The rationale here is that the first sale doctrine protects only resales of works lawfully made “under this title,” a phrase which is generally interpreted to mean works legally made in the United States. That is, the first sale doctrine has no application to copyrighted works manufactured abroad because such works are not made “under this title.” See Parfums Givenchy, Inc. v. Drug Emporium, Inc., 38 F.3d 477, 481-92 (9th Cir.1993); Swatch SA v.. New City, Inc., 454 F.Supp.2d 1245 (S.D.Fla.2006) (Huck, J.) (because Swatch watches were manufactured and first sold abroad, defendant’s importation of watches violated Swatch’s right to prevent importation under 602(a).

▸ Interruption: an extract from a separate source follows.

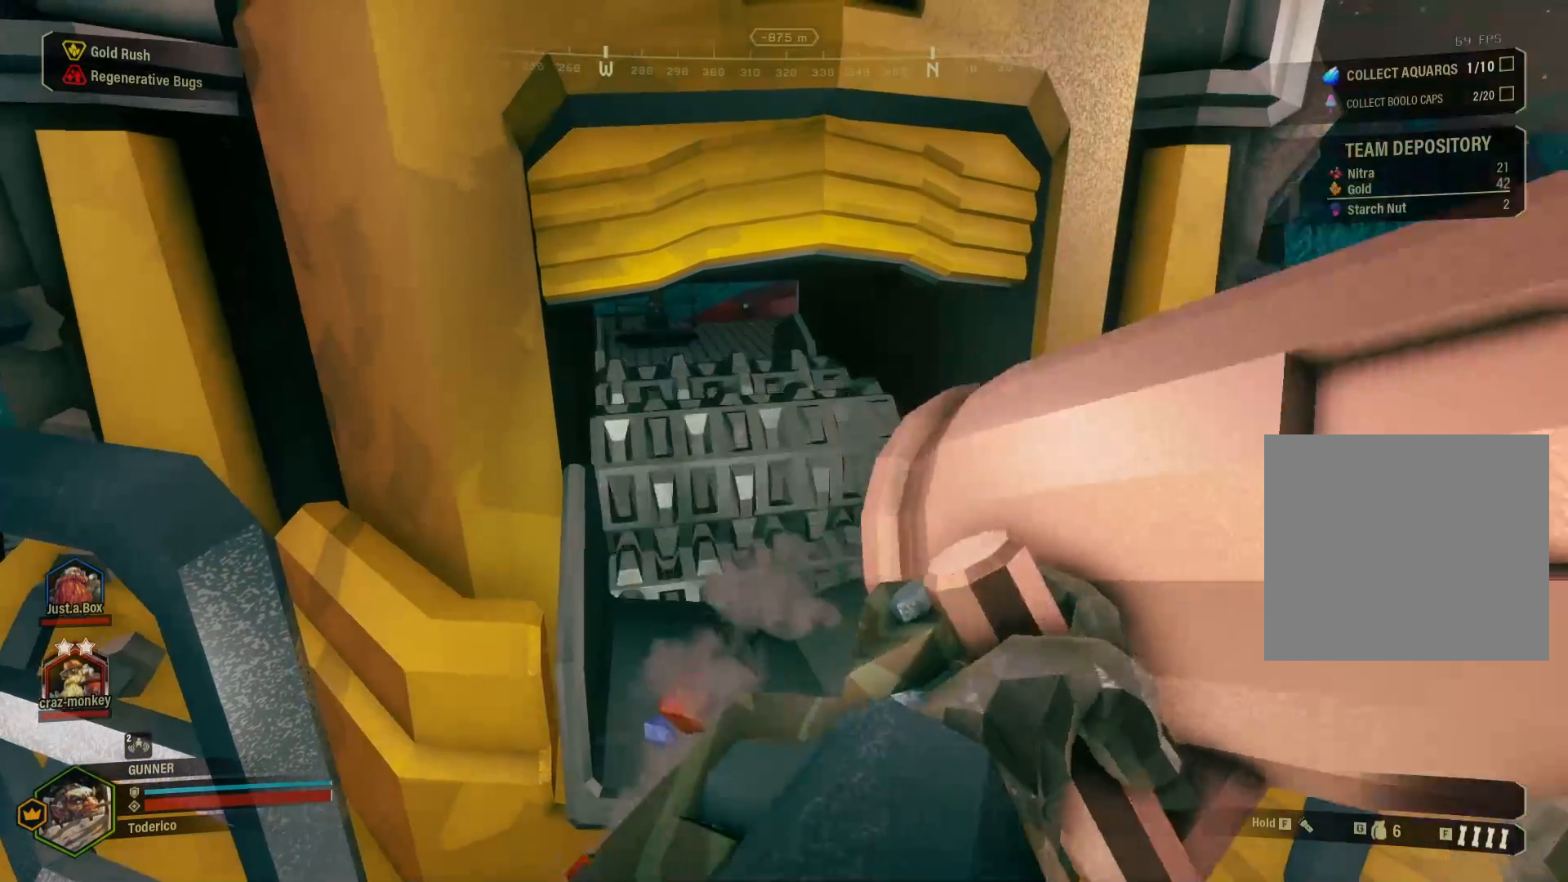
{"keys": ["e"]}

Big Boy LLC further asserted that they they were not bound by the terms of Microsoft’s distribution license, because the Jordanian Ministry of Education never entered Microsoft’s licensing agreement.  The Court conducted an evaluation of the contract, finding that Big Boy was bound by the terms of the agreement.  (Somewhat surprisingly, the Court used U.S. law to evaluate the contractual defense.  I’m curious if there were choice of law provision in Microsoft’s licensing agreement with the Kingdom of Jordan.)

The Court also granted summary judgment for Microsoft in regards to their second claim, finding that the importation of the software, as an act in and of itself, infringed Microsoft’s 106(3) right via 17 U.S.C. § 602(a).

Documents:

software and technology attorneys

2 Comments

  1. Posted 20 December 2008 at 2:32 pm | Permalink

    Any Microsoft contract in Middle East contains Jursidiction for the country of contract origin. If Jordan, then Jordan law prevails. If Oman, then Oman law prevails etc

  2. Site Overlord
    Posted 24 December 2008 at 9:56 am | Permalink

    John,

    Thanks for the comment. Apparently, the attorneys for Big Boy Distribution have filed a motion to reconsider summary judgment on the grounds that the tribunal should have applied Jordanian law in their contract evaluation. I’ll continue to post updates on this case.